Come queste esperienze hanno contribuito a un’evoluzione del tuo stile e del tuo modo di lavorare?
Penso che ciò che ha più contribuito a potenziare il mio processo sia stata la possibilità di avere dei momenti di creazione sostenibili, perché se quando si scrive si è costretti a fare molte altre cose il livello di ricerca e approfondimento viene inevitabilmente compromesso. Da un punto di vista anagrafico ho iniziato a scrivere abbastanza tardi, a 29 anni, mentre lavoravo in teatro da quando ne avevo 23. Avevo dalla mia l’esperienza teatrale ma non quella della scrittura, che ho gradualmente acquisito grazie a una maturità legata all’età, certo, ma anche alla possibilità di fare ricerca, di sperimentare.
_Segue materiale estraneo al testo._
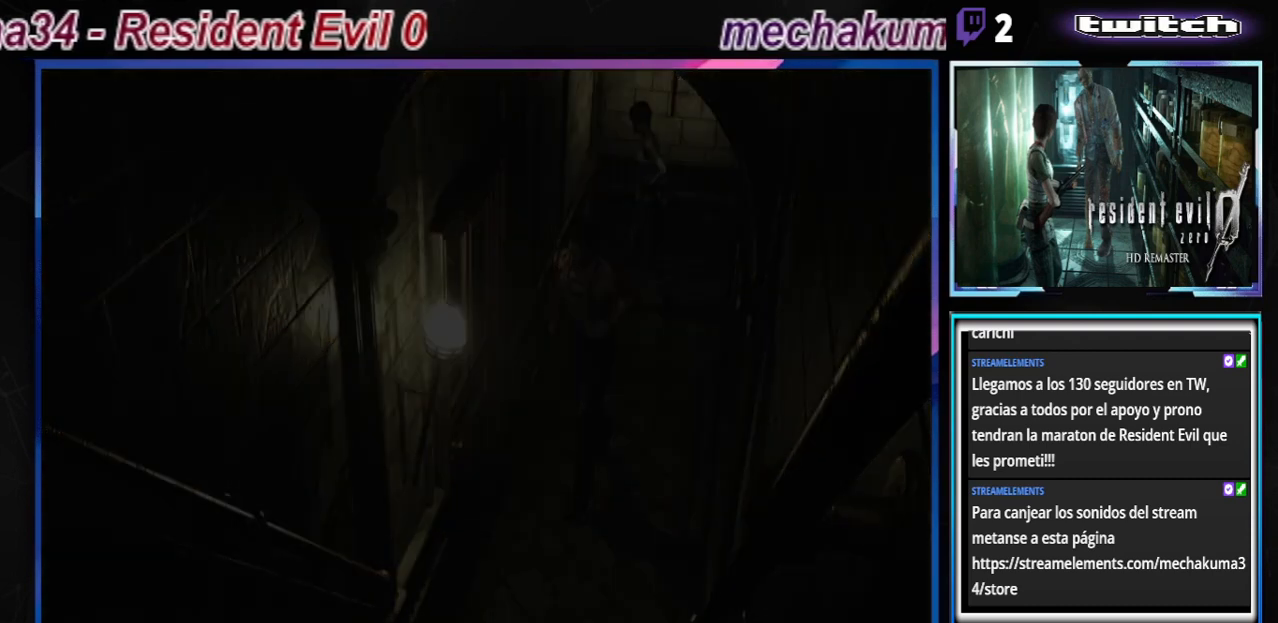
{"buttons": [], "left_stick": "center", "events": [[33, "B", "up"]]}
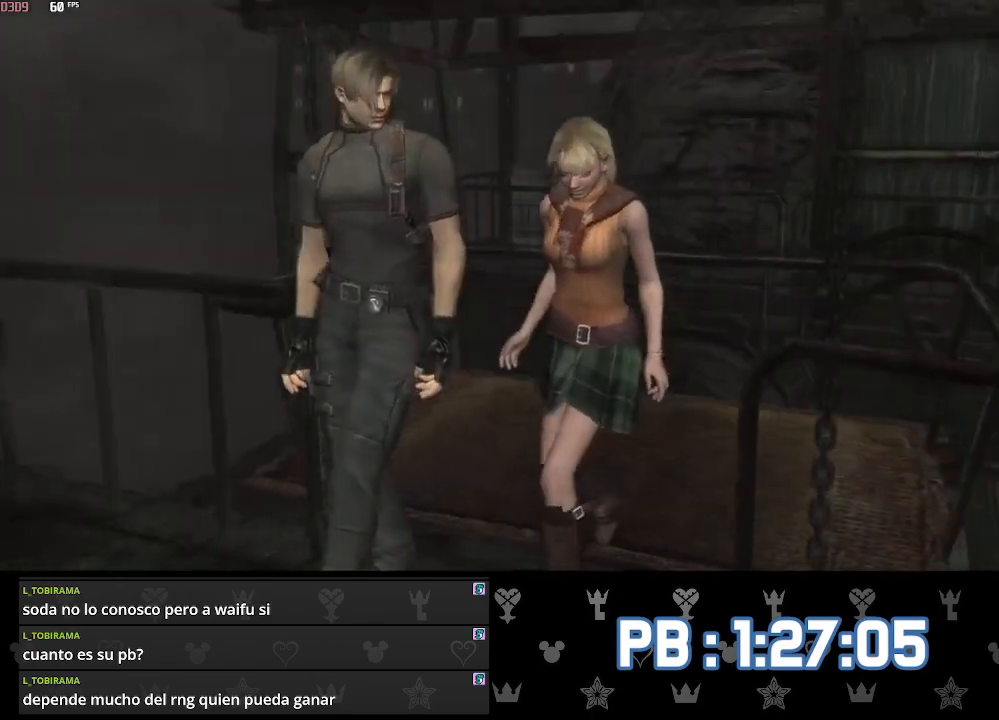
Gameplay with a controller (PlayStation layout); each line is a JSON object with the inputs held at the frame after it. "events" lists button and stick changes between this image and that frame as [ms after this image, input, new state], when the widget could be followed in between.
{"buttons": [], "left_stick": "up", "right_stick": "center", "events": [[300, "left_stick", "up"]]}
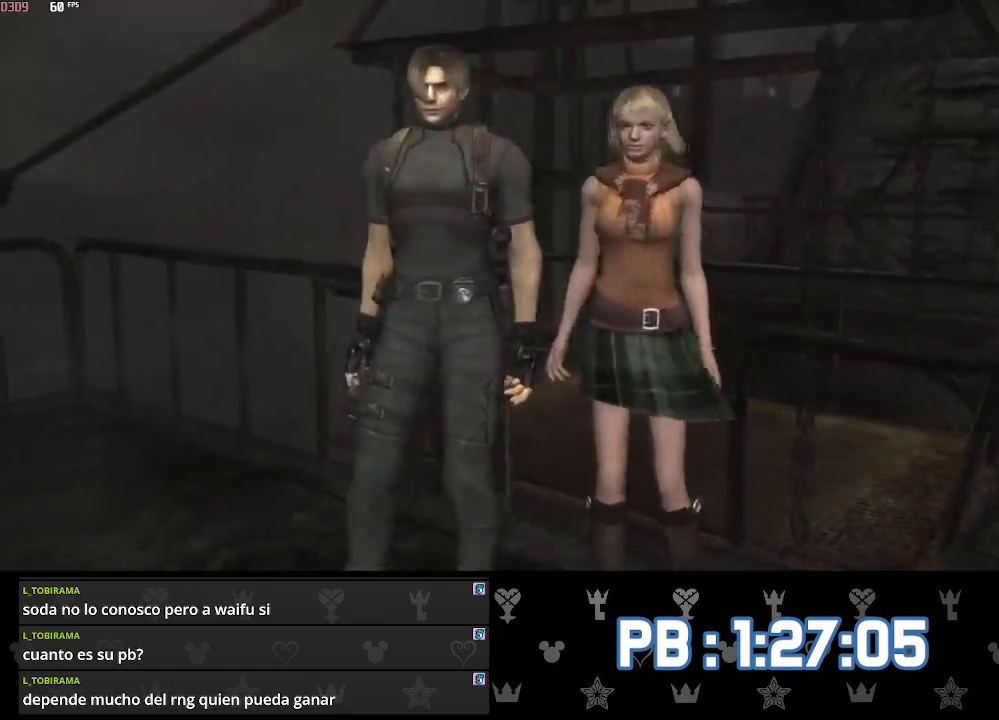
{"buttons": [], "left_stick": "up", "right_stick": "center", "events": []}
Credo che il vero scarto nella mia scrittura sia avvenuto a 33 anni, non tanto perché ero “diventata grande”, quanto, piuttosto, perché il mio orizzonte di riferimento si è aperto all’internazionalità.

Alla luce delle tue esperienze con i progetti di formazione, come vedi in questo momento il rapporto tra teatro e giovani?
Rispetto alla formazione, ho collaborato con l’università Statale di Milano per alcuni workshop di drammaturgia e regia. Il primo workshop era rivolto agli studenti di un corso specifico di filosofia teoretica mentre quello successivo era aperto a chiunque volesse partecipare; nonostante avessi chiesto un numero limite di 18 iscritti credo di averne avuti quasi 50. Certo, si può guardare a questo fatto in maniera negativa e pensare che fosse un modo per guadagnare crediti senza fare troppa fatica. Io però preferisco vedere questa grande adesione come qualcosa di molto significativo: spesso ci dimentichiamo che il pubblico non si coinvolge per coercizione ma per partecipazione. È normale che ci piaccia di più quello di cui abbiamo avuto un’esperienza positiva. In una situazione di quel tipo ho visto nei ragazzi la voglia di scoprire qualcosa che non conoscevano: il laboratorio era nello specifico sulla drammaturgia contemporanea e sul percorso che porta dal testo scritto allo spettacolo. Un’altra esperienza sicuramente positiva è stata quella con gli studenti delle superiori che hanno partecipato ad Acrobazie Critiche, perché anche in questo caso le persone erano coinvolte in prima persona e potevano dire la loro in una situazione protetta. Riuscire ad avvicinare il pubblico giovane quando non si ha la possibilità di creare percorsi di questo tipo è la sfida è più grande.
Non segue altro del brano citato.